This month we will be discussing Heartland: A Memoir of Working Hard and Being Broke In the Richest Country on Earth, by Sarah Smarsh.
Smarsh was born a fifth generation Kansas wheat farmer on her paternal side and the product of generations of teen mothers on her maternal side. Through her experiences growing up as the daughter of a dissatisfied young mother and raised predominantly by her grandmother on a farm thirty miles west of Wichita, we are given a unique and essential look into the lives of poor and working class Americans living in the heartland. Combining memoir with powerful analysis and cultural commentary, Heartland is an uncompromising look at class, identity, and the particular perils of having less in a country known for its excess.

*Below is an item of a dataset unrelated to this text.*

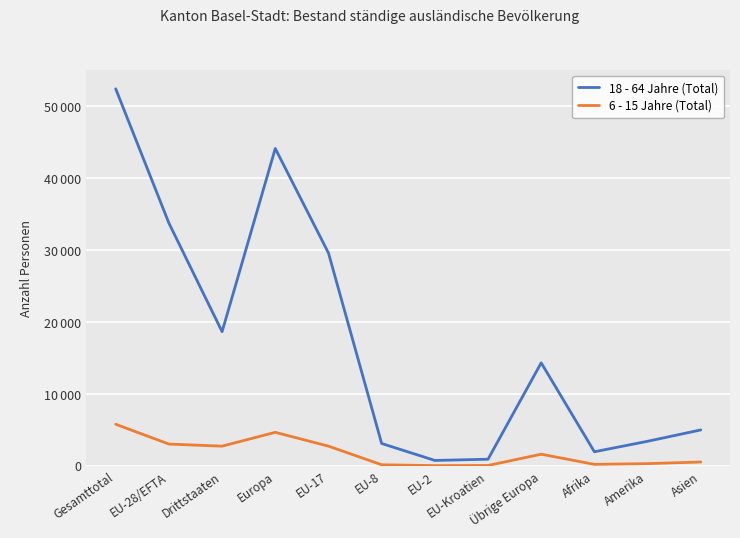

At which category does 18 - 64 Jahre (Total) reach its first local valley?

Drittstaaten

It is interesting to compare Smarsh’s book to J D Vance’s “Hillbilly Elegy”, to Tara Westover’s “Educated” and Mildred Armstrong Kalish’s “Little Heathens”.
The book may be obtained from your local library, via interlibrary loan, possibly as an audio or e-book via
ListenUp Vermont or in New Hampshire,
New Hampshire Downloadable Books. Users need only get a barcode number from their local library to use the services. Or you can obtain the book from your favorite local bookseller, or via
www.bookfinder.com, the aggregator site for booksellers both large and small from all over the world, and for books both new and secondhand.